Se pose également la question des structures. « Les collectivités locales ne veulent plus gérer ces outils, il faut donc trouver de nouvelles formes qui associent les collectivités et les abattoirs », ajoute Éric Barnay. L’histoire de l’abattoir de Perpignan est emblématique de ces évolutions quand la municipalité a voulu se défaire de sa gestion. Au début des années 2010, l’abattoir se trouvait encore en centre-ville à l’étroit dans un bâtiment ancien. « L’idéal, à l’époque, aurait été que nous puissions créer une société d’économie mixte, souligne Jean-Claude Coulet. Mais les collectivités ont rejeté cette solution et nous nous sommes rabattus sur une société coopérative d’intérêt collectif (SCIC). » L’intérêt des SCIC, c’est qu’elles permettent d’associer des acteurs provenant d’horizons très différents. Ainsi, le capital social de la société Catalane d’abattage regroupe de nombreux opérateurs : l’agglomération Perpignan Méditerranée, la coopérative catalane des éleveurs, l’association de soutien à la création d’un abattoir en Roussillon (qui rassemble les éleveurs, les groupements pastoraux, des communes, des communautés de communes), des éleveurs à titre individuel, l’association des éleveurs en vente directe, le principal client de l’abattoir les établissements Guash qui absorbent 92 % des volumes, les trois chambres consulaires… C’est ce montage qui a permis de construire le nouvel abattoir à l’écart de la ville en 2015. « Ce qui est complexe pour nous qui sommes uniquement prestataires de services, c’est que nos marges sont très contraintes. Nous ne pouvons pas valoriser autre chose que notre prestation, nous recevons les animaux vivants et nous rendons des carcasses, ajoute Jean-Claude Coulet. Si nous bénéficions de subventions des collectivités de façon ponctuelle comme en ce moment avec notre agrandissement, la solution serait pour nous, et nous y travaillons, de passer en délégation de service public pour pouvoir être aidé aussi sur notre fonctionnement… »

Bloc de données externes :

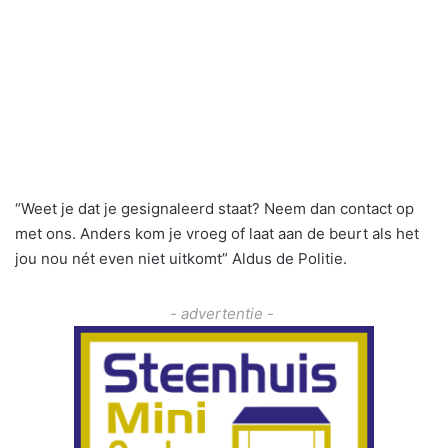
“Weet je dat je gesignaleerd staat? Neem dan contact op
met ons. Anders kom je vroeg of laat aan de beurt als het
jou nou nét even niet uitkomt” Aldus de Politie.
- advertentie -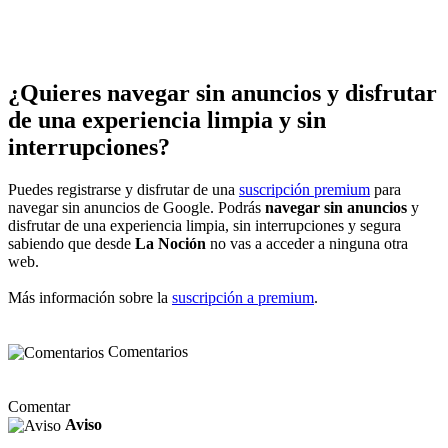
¿Quieres navegar sin anuncios y disfrutar
de una experiencia limpia y sin
interrupciones?
Puedes registrarse y disfrutar de una
suscripción premium
para
navegar sin anuncios de Google. Podrás
navegar sin anuncios
y
disfrutar de una experiencia limpia, sin interrupciones y segura
sabiendo que desde
La Noción
no vas a acceder a ninguna otra
web.
Más información sobre la
suscripción a premium
.
Comentarios
Comentar
Aviso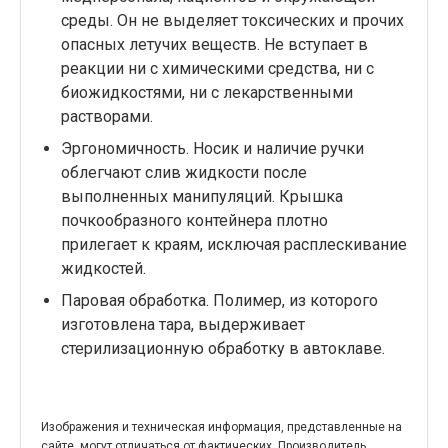
среды. Он не выделяет токсических и прочих
опасных летучих веществ. Не вступает в
реакции ни с химическими средства, ни с
биожидкостями, ни с лекарственными
растворами.
Эргономичность. Носик и наличие ручки
облегчают слив жидкости после
выполненных манипуляций. Крышка
почкообразного контейнера плотно
прилегает к краям, исключая расплескивание
жидкостей.
Паровая обработка. Полимер, из которого
изготовлена тара, выдерживает
стерилизационную обработку в автоклаве.
Изображения и техническая информация, представленные на
сайте, могут отличаться от фактических. Производитель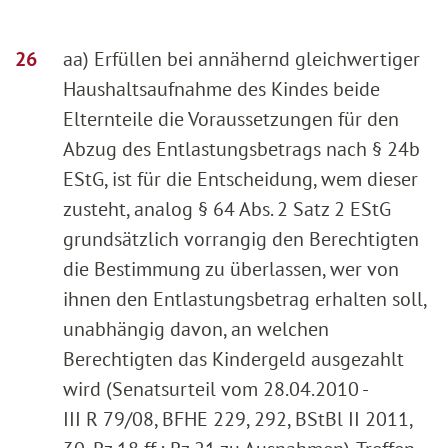
aa) Erfüllen bei annähernd gleichwertiger
Haushaltsaufnahme des Kindes beide
Elternteile die Voraussetzungen für den
Abzug des Entlastungsbetrags nach § 24b
EStG, ist für die Entscheidung, wem dieser
zusteht, analog § 64 Abs. 2 Satz 2 EStG
grundsätzlich vorrangig den Berechtigten
die Bestimmung zu überlassen, wer von
ihnen den Entlastungsbetrag erhalten soll,
unabhängig davon, an welchen
Berechtigten das Kindergeld ausgezahlt
wird (Senatsurteil vom 28.04.2010 -
III R 79/08, BFHE 229, 292, BStBl II 2011,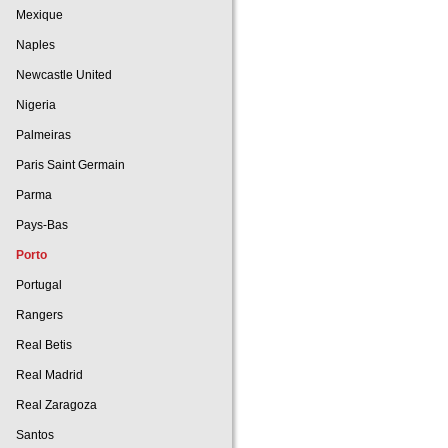
Mexique
Naples
Newcastle United
Nigeria
Palmeiras
Paris Saint Germain
Parma
Pays-Bas
Porto
Portugal
Rangers
Real Betis
Real Madrid
Real Zaragoza
Santos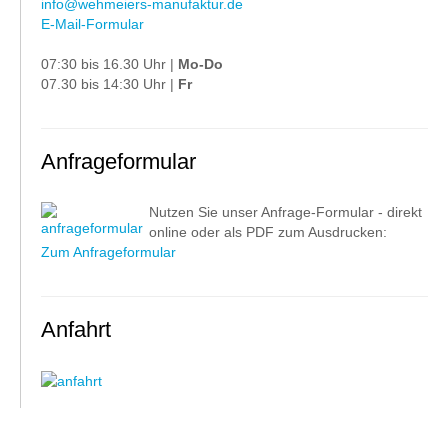
info@wehmeiers-manufaktur.de
E-Mail-Formular
07:30 bis 16.30 Uhr |
Mo-Do
07.30 bis 14:30 Uhr |
Fr
Anfrageformular
Nutzen Sie unser Anfrage-Formular - direkt
online oder als PDF zum Ausdrucken:
Zum Anfrageformular
Anfahrt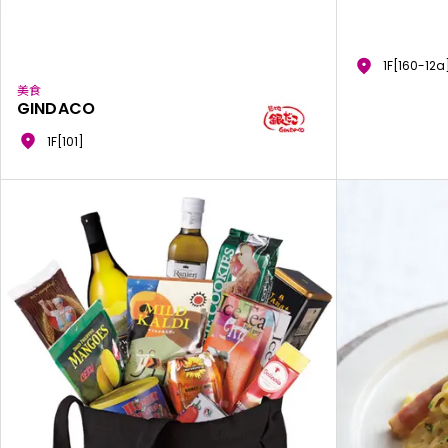
1F[160-12a
美食
GINDACO
1F[101]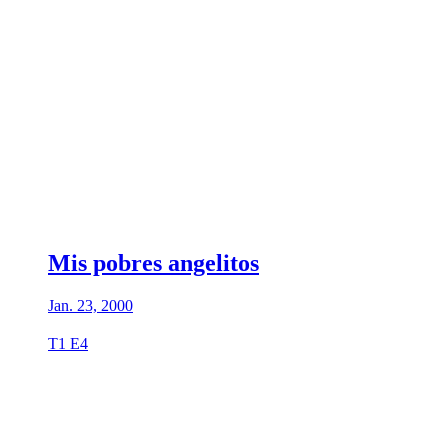
Mis pobres angelitos
Jan. 23, 2000
T1 E4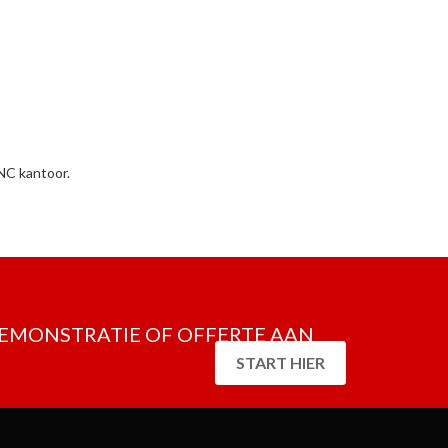
NC kantoor.
DEMONSTRATIE OF OFFERTE AAN
START HIER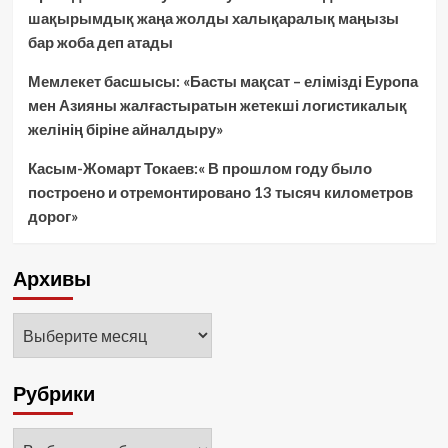
шақырымдық жаңа жолды халықаралық маңызы
бар жоба деп атады
Мемлекет басшысы: «Басты мақсат – елімізді Еуропа
мен Азияны жалғастыратын жетекші логистикалық
желінің біріне айналдыру»
Касым-Жомарт Токаев:« В прошлом году было
построено и отремонтировано 13 тысяч километров
дорог»
Архивы
Архивы
Рубрики
Рубрики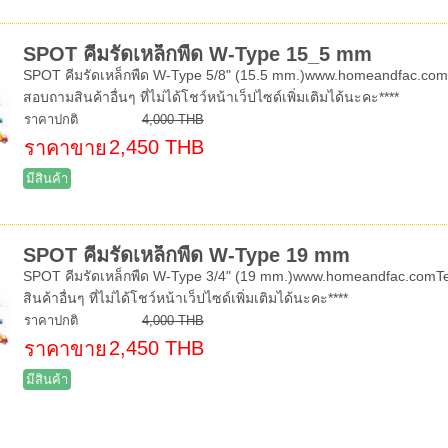
SPOT คีมรัดเหล็กพืด W-Type 15_5 mm
SPOT คีมรัดเหล็กพืด W-Type 5/8" (15.5 mm.)www.homeandfac.com
สอบถามสินค้าอื่นๆ ที่ไม่ได้โชว์หน้าเว็ปไซด์เพิ่มเติมได้นะคะ****
ราคาปกติ
4,000 THB
2,450 THB
ราคาขาย
มีสินค้า
SPOT คีมรัดเหล็กพืด W-Type 19 mm
SPOT คีมรัดเหล็กพืด W-Type 3/4" (19 mm.)www.homeandfac.comT
สินค้าอื่นๆ ที่ไม่ได้โชว์หน้าเว็ปไซด์เพิ่มเติมได้นะคะ****
ราคาปกติ
4,000 THB
2,450 THB
ราคาขาย
มีสินค้า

« La solution serait pour nous, et nous y travaillons, de passer en délégation de service public », Jean-Claude Coulet, éleveur et président de la Catalane d’abattage qui exploite l’abattoir de Perpignan.

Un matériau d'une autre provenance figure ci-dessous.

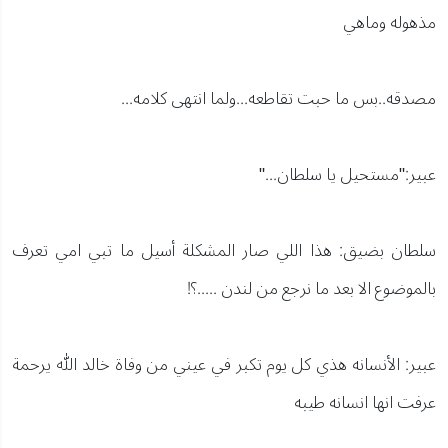
مذهوله وماهي
مصدقه..بس ما حبت تقاطعه...ولما انتهى كلامه...
عبير:"مستحيل يا سلطان..."
سلطان بضيق: هذا اللي صار المشكلة أسيل ما تبي امي تعرف
بالموضوع الا بعد ما نرجع من لندن .....؟!
عبير: الأنسانه هذي كل يوم تكبر في عيني من وفاة خالد الله يرحمة
عرفت انها انسانه طيبه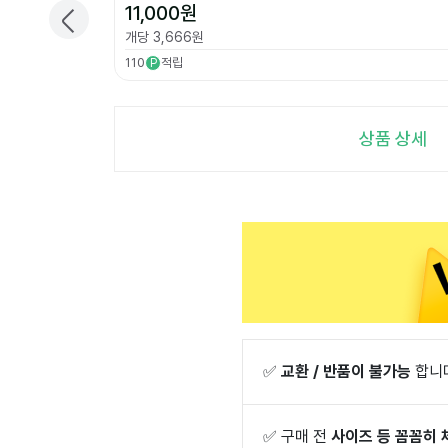
11,000
원
개당
3,666
원
110
적립
P
상품 상세
✅
교환 / 반품이 불가능
합니
✅
구매 전
사이즈 등 꼼꼼히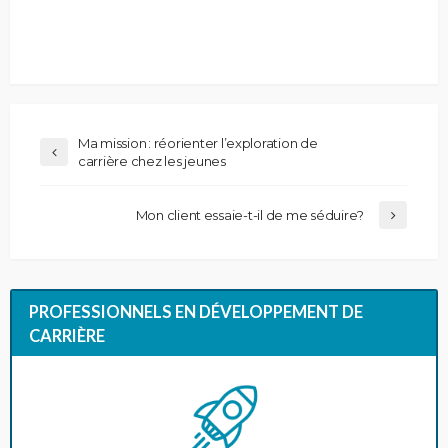
Ma mission : réorienter l’exploration de
carrière chez les jeunes
Mon client essaie-t-il de me séduire?
PROFESSIONNELS EN DÉVELOPPEMENT DE
CARRIÈRE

(1) Fédération nationale exploitants abattoirs publics.

Quillan, dernier abattoir dans l’Aude

Depuis la fermeture du site de Narbonne, Quillan, avec son agrément à 500 tonnes, est le dernier abattoir du département de l’Aude.

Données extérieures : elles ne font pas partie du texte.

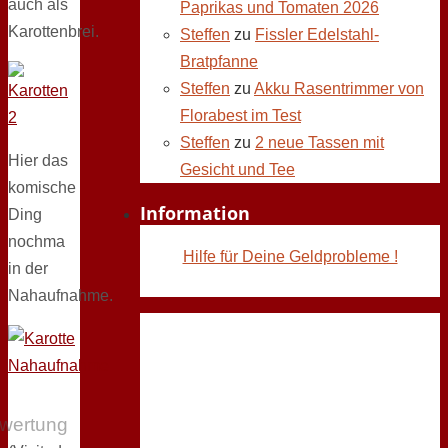
auch als
Paprikas und Tomaten 2026
Karottenbrei.
Steffen
zu
Fissler Edelstahl-
Bratpfanne
Steffen
zu
Akku Rasentrimmer von
Florabest im Test
Steffen
zu
2 neue Tassen mit
Hier das
Gesicht und Tee
komische
Information
Ding
nochma
Hilfe für Deine Geldprobleme !
in der
Nahaufnahme.
wertung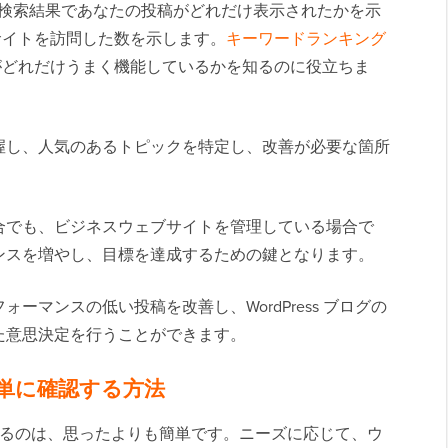
は検索結果であなたの投稿がどれだけ表示されたかを示
サイトを訪問した数を示します。
キーワードランキング
がどれだけうまく機能しているかを知るのに役立ちま
握し、人気のあるトピックを特定し、改善が必要な箇所
合でも、ビジネスウェブサイトを管理している場合で
ンスを増やし、目標を達成するための鍵となります。
ーマンスの低い投稿を改善し、WordPress ブログの
た意思決定を行うことができます。
を簡単に確認する方法
追跡するのは、思ったよりも簡単です。ニーズに応じて、ウ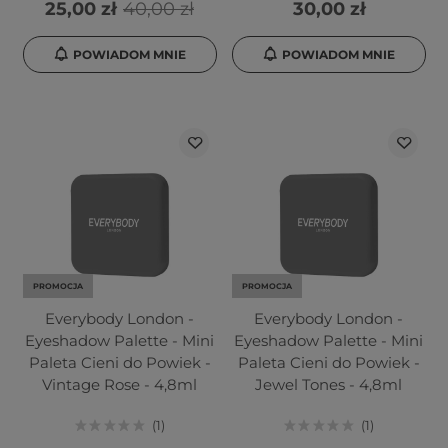
25,00 zł
40,00 zł
30,00 zł
POWIADOM MNIE
POWIADOM MNIE
PROMOCJA
PROMOCJA
Everybody London -
Everybody London -
Eyeshadow Palette - Mini
Eyeshadow Palette - Mini
Paleta Cieni do Powiek -
Paleta Cieni do Powiek -
Vintage Rose - 4,8ml
Jewel Tones - 4,8ml
1
1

S’il est modeste, il joue pleinement son rôle de proximité dans la haute vallée de l’Aude, loin des grands axes. Et c’est aussi pour cette raison qu’il est emblématique de la situation des petits abattoirs. « C’est un outil territorial indispensable, surtout depuis les récentes fermetures des abattoirs de Castelnaudary ou Narbonne. Maintenant, il faut aller à Pamiers en Ariège ou à Puylaurens dans le Tarn pour faire abattre les animaux mais c’est toujours très compliqué, confirme Marie-Aude Pons, cogérante de l’EURL qui exploite l’abattoir. Actuellement, nos deux problèmes concernent bien sûr la hausse de coûts et les prix du maigre qui sont suffisamment bons pour inciter les éleveurs à ne pas engraisser leurs bêtes. Un audit réalisé l’an passé montre bien que nous ne pouvons atteindre l’équilibre pour le moment, faute de tonnages suffisants. Il faudrait que nous augmentions les prix, mais si nous procédons ainsi, nous ne sommes plus compétitifs. »

Équilibre financier précaire

Depuis plusieurs années, l’abattoir de Quillan bénéficie du soutien de l’association Viandes des Pyrénées audoises qui tente de fédérer les éleveurs autour de l’outil. Créée en 2018, l’association compte aujourd’hui une vingtaine de boucheries en clients dont des grandes surfaces locales, la coopérative des artisans bouchers du département de l’Aude et en face un vivier de 80 éleveurs du secteur. De quoi espérer atteindre les 100 tonnes dirigées vers l’abattoir de Quillan qui assureraient la viabilité économique de cette interface efficace. Du côté de l’abattoir, les 412 tonnes de 2022 sont insuffisantes mais même à 500 tonnes, l’équilibre financier resterait précaire pour l’EURL qui gère cet outil propriété d’un syndicat mixte et emploie six salariés. L’heure est donc aujourd’hui à la réflexion pour changer de statut.